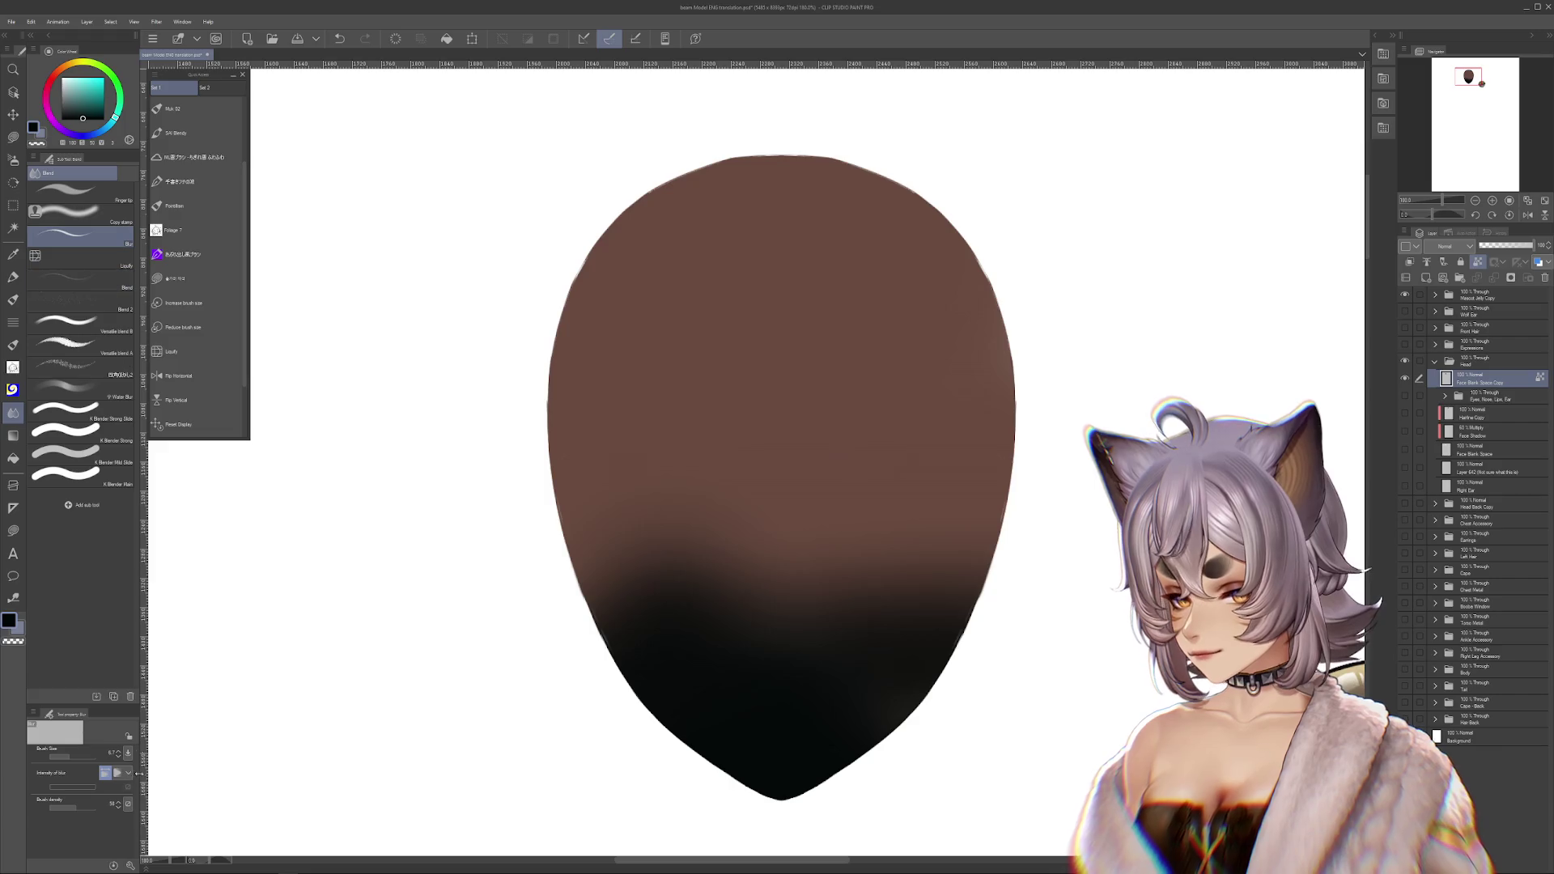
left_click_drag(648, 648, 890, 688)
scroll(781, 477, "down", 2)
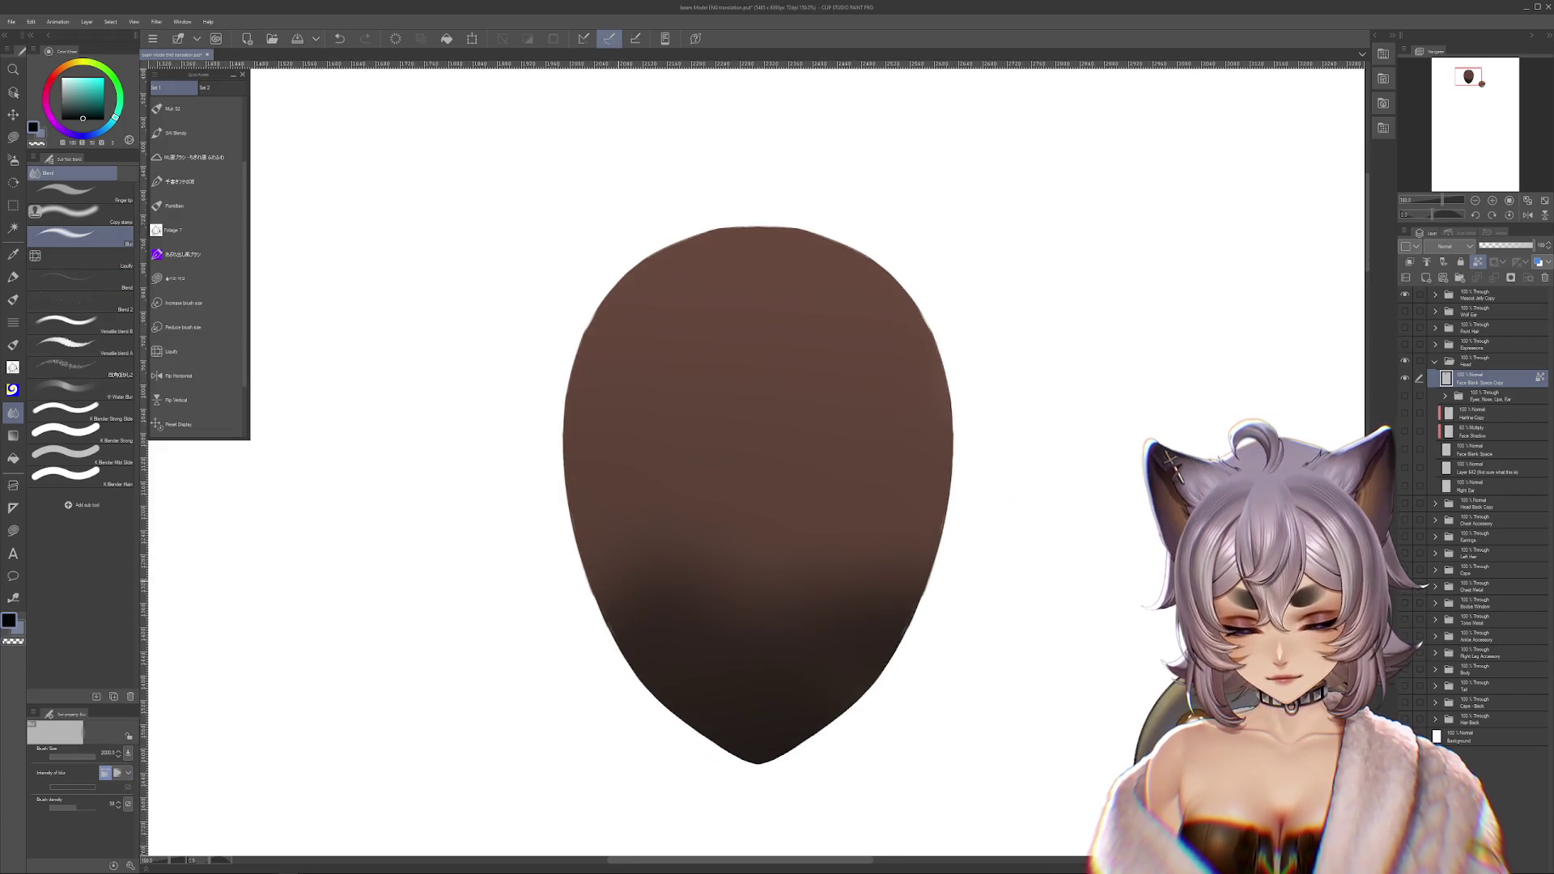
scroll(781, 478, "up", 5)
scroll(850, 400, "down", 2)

# Problem requirements:
Scan the data for the word "down" and copy every line where it shows up.

# Response:
scroll(781, 477, "down", 2)
scroll(850, 400, "down", 2)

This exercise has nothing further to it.